Mari kita belajar dari ormas dan sebuah perkumpulan yang gagal melakukan kaderisasi, maka ormasnya akan punah ditelan zaman. Akan remuk digilas perubahan sosial. Akan berkeping-keping dihantam badai persaingan global. Akan takluk oleh kelompok-kelompok yang mapan. Jika pun ormas itu masih mampu eksis, namun tampak layu seperti hidup enggan, pun mati tak mau. Mari kita sadar bahwa sudah banyak anak-anak muda NW yang memilih “hijrah” ke ormas-ormas lain. Mereka butuh tempat yang nyaman untuk berkembang, mereka butuh tempat yang teduh untuk menempa wawasan, dan mereka butuh kana-kanal strategis untuk melakukan lompatan-lompatan pemikiran, gagasan, dan karir. Lalu apa yang kita persiapkan bagi mereka, inilah yang harus dipikirkan bersama.

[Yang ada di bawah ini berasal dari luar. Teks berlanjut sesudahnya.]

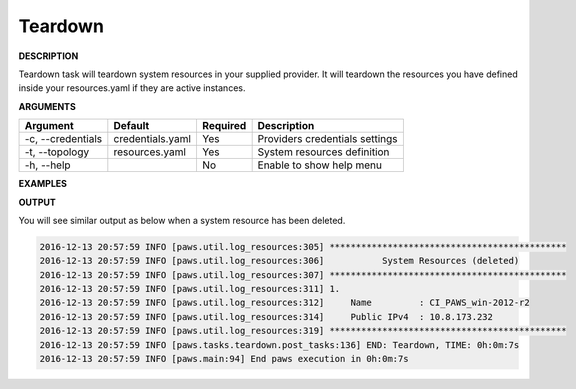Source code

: Teardown
--------

**DESCRIPTION**

Teardown task will teardown system resources in your supplied provider. It will
teardown the resources you have defined inside your resources.yaml if they are
active instances.

**ARGUMENTS**

.. list-table::
    :widths: auto
    :header-rows: 1

    *   - Argument
        - Default
        - Required
        - Description

    *   - -c, --credentials
        - credentials.yaml
        - Yes
        - Providers credentials settings

    *   - -t, --topology
        - resources.yaml
        - Yes
        - System resources definition

    *   - -h, --help
        -
        - No
        - Enable to show help menu

**EXAMPLES**

.. code-block:: bash
    :linenos:

    # teardown using default options
    paws teardown

    # teardown using default options with verbose logging
    paws -v teardown

    # teardown overriding user directory
    paws -ud /tmp/ws teardown

    # show help menu
    paws teardown --help

**OUTPUT**

You will see similar output as below when a system resource has been deleted.

.. code-block:: bash

	2016-12-13 20:57:59 INFO [paws.util.log_resources:305] *********************************************
	2016-12-13 20:57:59 INFO [paws.util.log_resources:306]           System Resources (deleted)         
	2016-12-13 20:57:59 INFO [paws.util.log_resources:307] *********************************************
	2016-12-13 20:57:59 INFO [paws.util.log_resources:311] 1.
	2016-12-13 20:57:59 INFO [paws.util.log_resources:312]     Name         : CI_PAWS_win-2012-r2
	2016-12-13 20:57:59 INFO [paws.util.log_resources:314]     Public IPv4  : 10.8.173.232
	2016-12-13 20:57:59 INFO [paws.util.log_resources:319] *********************************************
	2016-12-13 20:57:59 INFO [paws.tasks.teardown.post_tasks:136] END: Teardown, TIME: 0h:0m:7s
	2016-12-13 20:57:59 INFO [paws.main:94] End paws execution in 0h:0m:7s
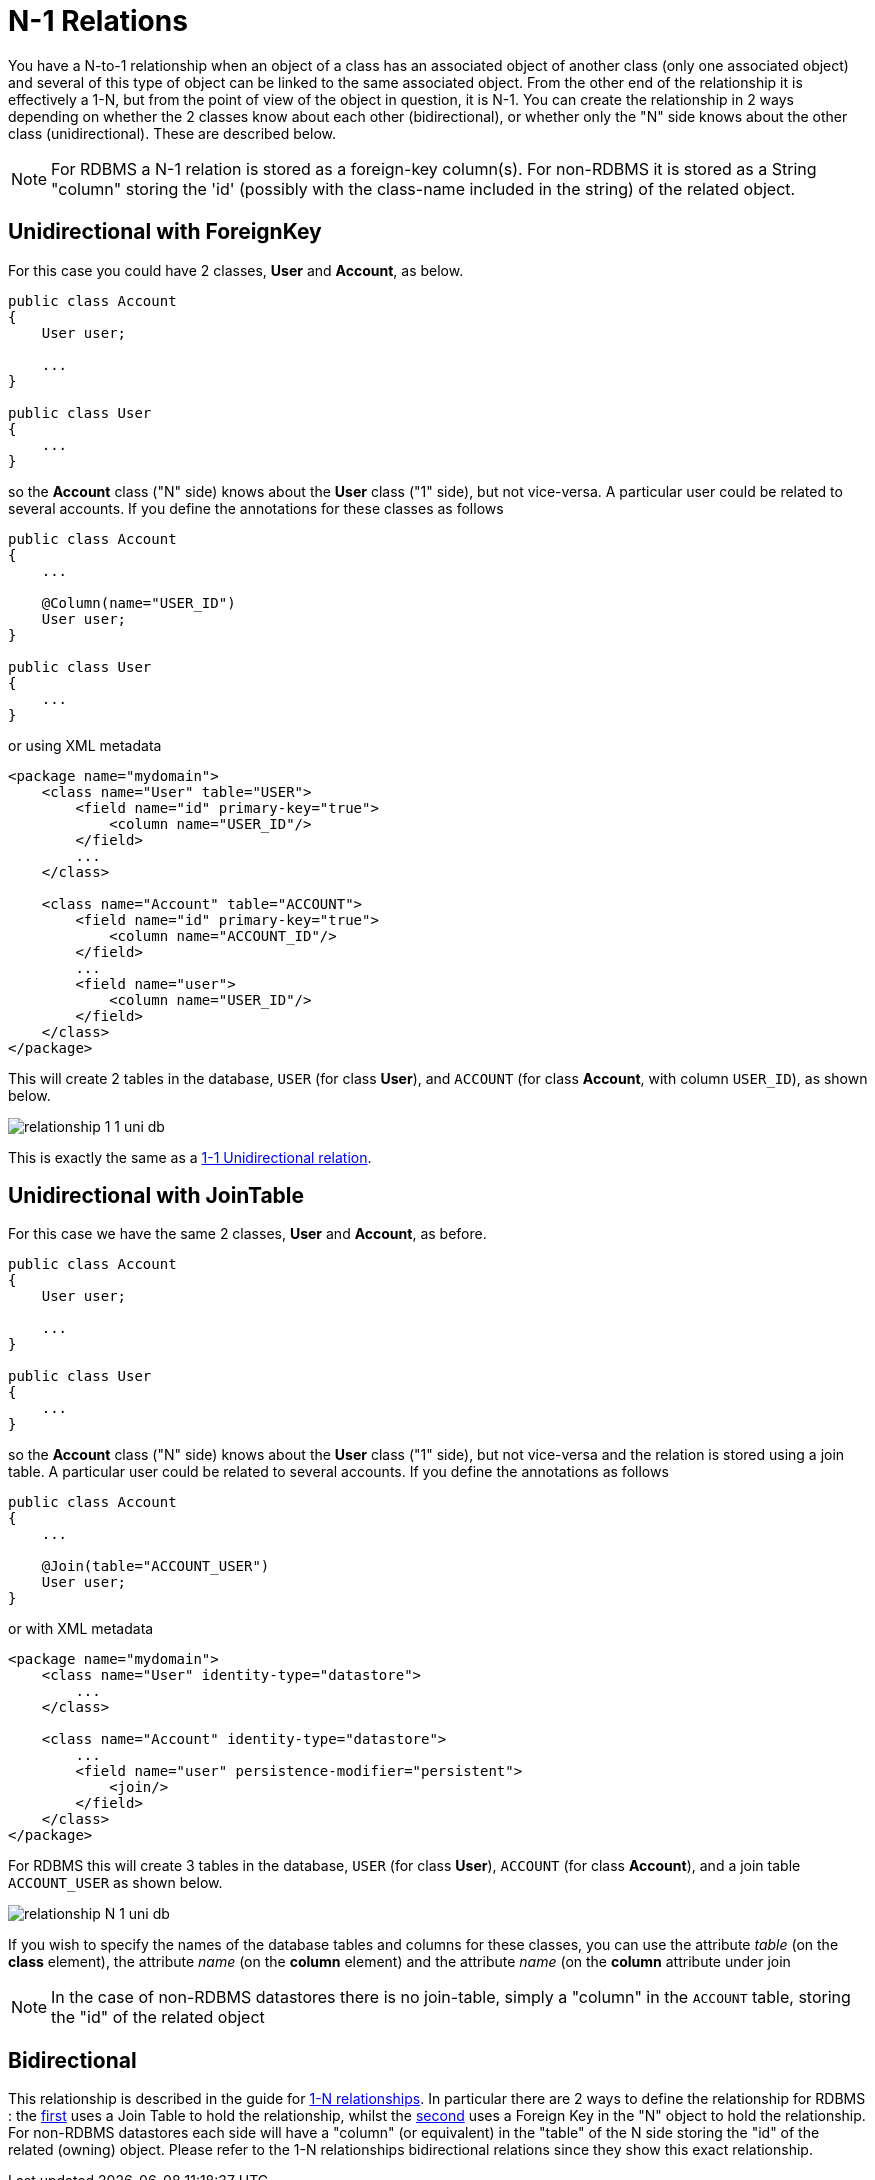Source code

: [[many_one_relations]]
= N-1 Relations
:_basedir: ../
:_imagesdir: images/

You have a N-to-1 relationship when an object of a class has an associated object of another class (only one associated object) 
and several of this type of object can be linked to the same associated object. 
From the other end of the relationship it is effectively a 1-N, but from the point of view of the object in question, it is N-1. 
You can create the relationship in 2 ways depending on whether the 2 classes know about each other (bidirectional), 
or whether only the "N" side knows about the other class (unidirectional). These are described below.

NOTE: For RDBMS a N-1 relation is stored as a foreign-key column(s). For non-RDBMS it is stored as a String "column" storing the 'id' (possibly with the class-name 
included in the string) of the related object.


[[many_one_fk]]
== Unidirectional with ForeignKey

For this case you could have 2 classes, *User* and *Account*, as below.

[source,java]
-----
public class Account
{
    User user;

    ...
}

public class User
{
    ...
}
-----

so the *Account* class ("N" side) knows about the *User* class ("1" side), but not vice-versa. A particular user could be related to several accounts. 
If you define the annotations for these classes as follows

[source,java]
-----
public class Account
{
    ...

    @Column(name="USER_ID")
    User user;
}

public class User
{
    ...
}
-----

or using XML metadata

[source,xml]
-----
<package name="mydomain">
    <class name="User" table="USER">
        <field name="id" primary-key="true">
            <column name="USER_ID"/>
        </field>
        ...
    </class>

    <class name="Account" table="ACCOUNT">
        <field name="id" primary-key="true">
            <column name="ACCOUNT_ID"/>
        </field>
        ...
        <field name="user">
            <column name="USER_ID"/>
        </field>
    </class>
</package>
-----

This will create 2 tables in the database, `USER` (for class *User*), and `ACCOUNT` (for class *Account*, with column `USER_ID`), as shown below.

image:../images/relationship_1_1_uni_db.png[]

This is exactly the same as a link:mapping.html#one_one_uni[1-1 Unidirectional relation].



[[many_one_join]]
== Unidirectional with JoinTable

For this case we have the same 2 classes, *User* and *Account*, as before.

[source,java]
-----
public class Account
{
    User user;

    ...
}

public class User
{
    ...
}
-----

so the *Account* class ("N" side) knows about the *User* class ("1" side), but not vice-versa and the relation is stored using a join table. 
A particular user could be related to several accounts. If you define the annotations as follows

[source,java]
-----
public class Account
{
    ...

    @Join(table="ACCOUNT_USER")
    User user;
}
-----

or with XML metadata

[source,xml]
-----
<package name="mydomain">
    <class name="User" identity-type="datastore">
        ...
    </class>

    <class name="Account" identity-type="datastore">
        ...
        <field name="user" persistence-modifier="persistent">
            <join/>
        </field>
    </class>
</package>
-----

For RDBMS this will create 3 tables in the database, `USER` (for class *User*), `ACCOUNT` (for class *Account*), and a join table `ACCOUNT_USER` as shown below.

image:../images/relationship_N_1_uni_db.png[]

If you wish to specify the names of the database tables and columns for these classes, you can use the attribute _table_ (on the *class* element), the attribute _name_ 
(on the *column* element) and the attribute _name_ (on the *column* attribute under join


NOTE: In the case of non-RDBMS datastores there is no join-table, simply a "column" in the `ACCOUNT` table, storing the "id" of the related object



== Bidirectional

This relationship is described in the guide for link:mapping.html#one_many_relations[1-N relationships]. 
In particular there are 2 ways to define the relationship for RDBMS : the link:mapping.html#one_many_join_bi[first] uses a Join Table to hold the relationship, 
whilst the link:mapping.html#one_many_fk_bi[second] uses a Foreign Key in the "N" object to hold the relationship. 
For non-RDBMS datastores each side will have a "column" (or equivalent) in the "table" of the N side storing the "id" of the related (owning) object.
Please refer to the 1-N relationships bidirectional relations since they show this exact relationship.

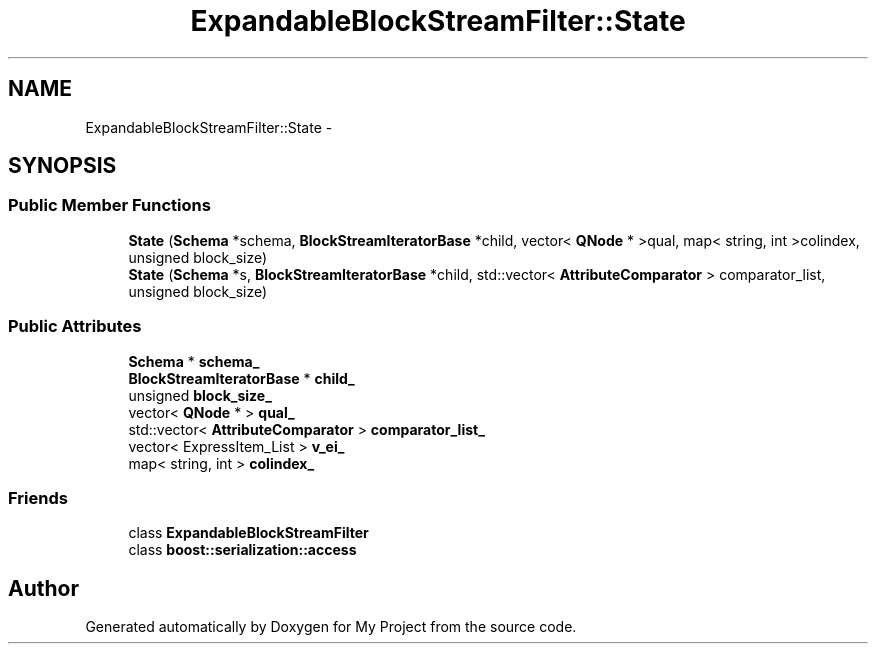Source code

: .TH "ExpandableBlockStreamFilter::State" 3 "Fri Oct 9 2015" "My Project" \" -*- nroff -*-
.ad l
.nh
.SH NAME
ExpandableBlockStreamFilter::State \- 
.SH SYNOPSIS
.br
.PP
.SS "Public Member Functions"

.in +1c
.ti -1c
.RI "\fBState\fP (\fBSchema\fP *schema, \fBBlockStreamIteratorBase\fP *child, vector< \fBQNode\fP * >qual, map< string, int >colindex, unsigned block_size)"
.br
.ti -1c
.RI "\fBState\fP (\fBSchema\fP *s, \fBBlockStreamIteratorBase\fP *child, std::vector< \fBAttributeComparator\fP > comparator_list, unsigned block_size)"
.br
.in -1c
.SS "Public Attributes"

.in +1c
.ti -1c
.RI "\fBSchema\fP * \fBschema_\fP"
.br
.ti -1c
.RI "\fBBlockStreamIteratorBase\fP * \fBchild_\fP"
.br
.ti -1c
.RI "unsigned \fBblock_size_\fP"
.br
.ti -1c
.RI "vector< \fBQNode\fP * > \fBqual_\fP"
.br
.ti -1c
.RI "std::vector< \fBAttributeComparator\fP > \fBcomparator_list_\fP"
.br
.ti -1c
.RI "vector< ExpressItem_List > \fBv_ei_\fP"
.br
.ti -1c
.RI "map< string, int > \fBcolindex_\fP"
.br
.in -1c
.SS "Friends"

.in +1c
.ti -1c
.RI "class \fBExpandableBlockStreamFilter\fP"
.br
.ti -1c
.RI "class \fBboost::serialization::access\fP"
.br
.in -1c

.SH "Author"
.PP 
Generated automatically by Doxygen for My Project from the source code\&.
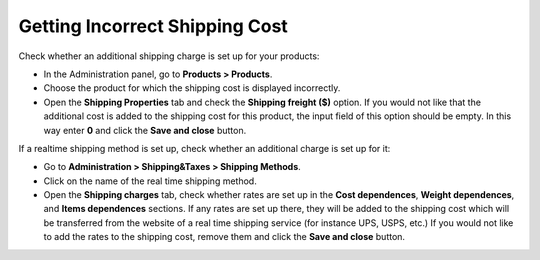 *******************************
Getting Incorrect Shipping Cost
*******************************

Check whether an additional shipping charge is set up for your products:

*	In the Administration panel, go to **Products > Products**.
*   Choose the product for which the shipping cost is displayed incorrectly.
*   Open the **Shipping Properties** tab and check the **Shipping freight ($)** option. If you would not like that the additional cost is added to the shipping cost for this product, the input field of this option should be empty. In this way enter **0** and click the **Save and close** button.

If a realtime shipping method is set up, check whether an additional charge is set up for it:

*   Go to **Administration > Shipping&Taxes > Shipping Methods**.
*   Click on the name of the real time shipping method.
*   Open the **Shipping charges** tab, check whether rates are set up in the **Cost dependences**, **Weight dependences**, and **Items dependences** sections. If any rates are set up there, they will be added to the shipping cost which will be transferred from the website of a real time shipping service (for instance UPS, USPS, etc.) If you would not like to add the rates to the shipping cost, remove them and click the **Save and close** button.

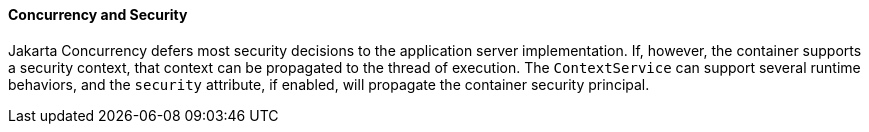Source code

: [[CIHCACAA]][[concurrency-and-security]]

==== Concurrency and Security

Jakarta Concurrency defers most security decisions to the
application server implementation. If, however, the container supports a
security context, that context can be propagated to the thread of
execution. The `ContextService` can support several runtime behaviors,
and the `security` attribute, if enabled, will propagate the container
security principal.

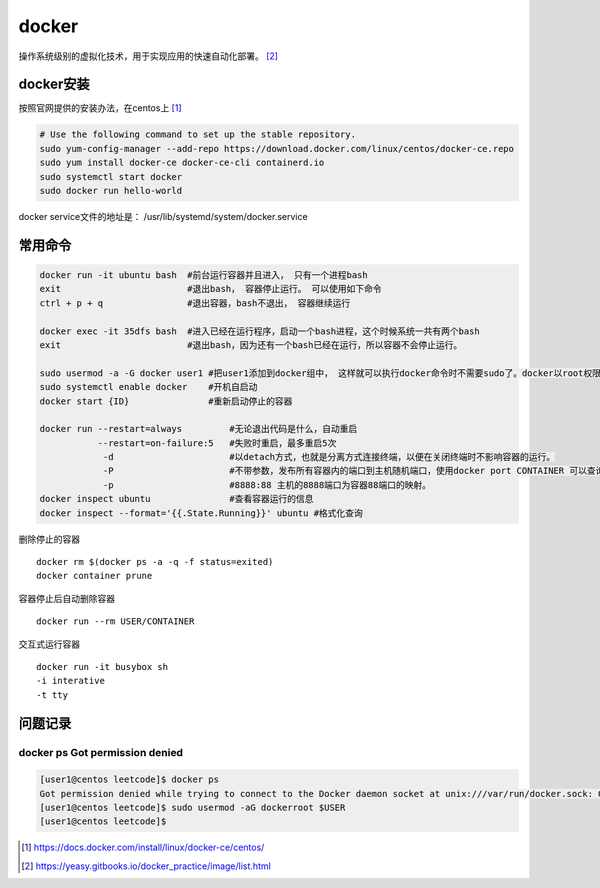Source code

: **************
docker
**************

操作系统级别的虚拟化技术，用于实现应用的快速自动化部署。 [#docker-doc]_

docker安装
==============
按照官网提供的安装办法，在centos上 [#docker_install]_

.. code-block:: shell

    # Use the following command to set up the stable repository.
    sudo yum-config-manager --add-repo https://download.docker.com/linux/centos/docker-ce.repo
    sudo yum install docker-ce docker-ce-cli containerd.io
    sudo systemctl start docker
    sudo docker run hello-world

docker service文件的地址是： /usr/lib/systemd/system/docker.service


常用命令
==============

.. code-block:: shell

   docker run -it ubuntu bash  #前台运行容器并且进入， 只有一个进程bash
   exit                        #退出bash， 容器停止运行。 可以使用如下命令
   ctrl + p + q                #退出容器，bash不退出， 容器继续运行

   docker exec -it 35dfs bash  #进入已经在运行程序，启动一个bash进程，这个时候系统一共有两个bash
   exit                        #退出bash，因为还有一个bash已经在运行，所以容器不会停止运行。

   sudo usermod -a -G docker user1 #把user1添加到docker组中， 这样就可以执行docker命令时不需要sudo了。docker以root权限运行
   sudo systemctl enable docker    #开机自启动
   docker start {ID}               #重新启动停止的容器

   docker run --restart=always         #无论退出代码是什么，自动重启
              --restart=on-failure:5   #失败时重启，最多重启5次
               -d                      #以detach方式，也就是分离方式连接终端，以便在关闭终端时不影响容器的运行。
               -P                      #不带参数，发布所有容器内的端口到主机随机端口，使用docker port CONTAINER 可以查询。
               -p                      #8888:88 主机的8888端口为容器88端口的映射。
   docker inspect ubuntu               #查看容器运行的信息
   docker inspect --format='{{.State.Running}}' ubuntu #格式化查询

删除停止的容器

::

   docker rm $(docker ps -a -q -f status=exited)
   docker container prune

容器停止后自动删除容器

::

   docker run --rm USER/CONTAINER

交互式运行容器

::

   docker run -it busybox sh
   -i interative
   -t tty

问题记录
=============

docker ps Got permission denied
----------------------------------

.. code-block:: console

    [user1@centos leetcode]$ docker ps
    Got permission denied while trying to connect to the Docker daemon socket at unix:///var/run/docker.sock: Get http://%2Fvar%2Frun%2Fdocker.sock/v1.40/containers/json: dial unix /var/run/docker.sock: connect: permission denied
    [user1@centos leetcode]$ sudo usermod -aG dockerroot $USER
    [user1@centos leetcode]$

.. [#docker_install] https://docs.docker.com/install/linux/docker-ce/centos/
.. [#docker-doc] https://yeasy.gitbooks.io/docker_practice/image/list.html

Gambaran ini barangkali terlalu dramatis, namun yang pasti ini adalah perkerjaan rumah bagi jama’ah Nahdlatul Wathan, terutama para elit di pimpinan struktural. Apakah kita siap melunasi hutang janji kita pada Maulana Syaikh yang telah kita ikrarkan dalam bai’at-baiat itu. Apakah kita siap melepas ego golongan menuju kepentingan bersama yang lebih luas dan jangka panjang. Untuk sebuah cita-cita besar, kita mesti menata langka bersama, dan terus berbenah merawat warisan Maulana itu, yakni NW yang kita cintai sepenuh hati. Kini kuncinya adalah kelapangan di antara kita (kedua kubu), jika masih saja keras hati dan ego yang dipertahankan, jangan harap ada “islah” dan perdamaian. Sebab cara pandang yang selalu mencari kambing hitam, hanya akan merawat dendam kesumat dalam lamat-lamat hasrat kuasa yang tak berkesudahan. Jika ada salah dan khilaf di masa lalu, kenapa kita tak segera saling memaafkan. Islam tidak mengenal konsep dosa warisan. Tugas kita sebagai generasi adalah menyulam yang terkoyak di masa silam, dan lalu merajut yang terserak demi masa depan yang menjelang. Sekian!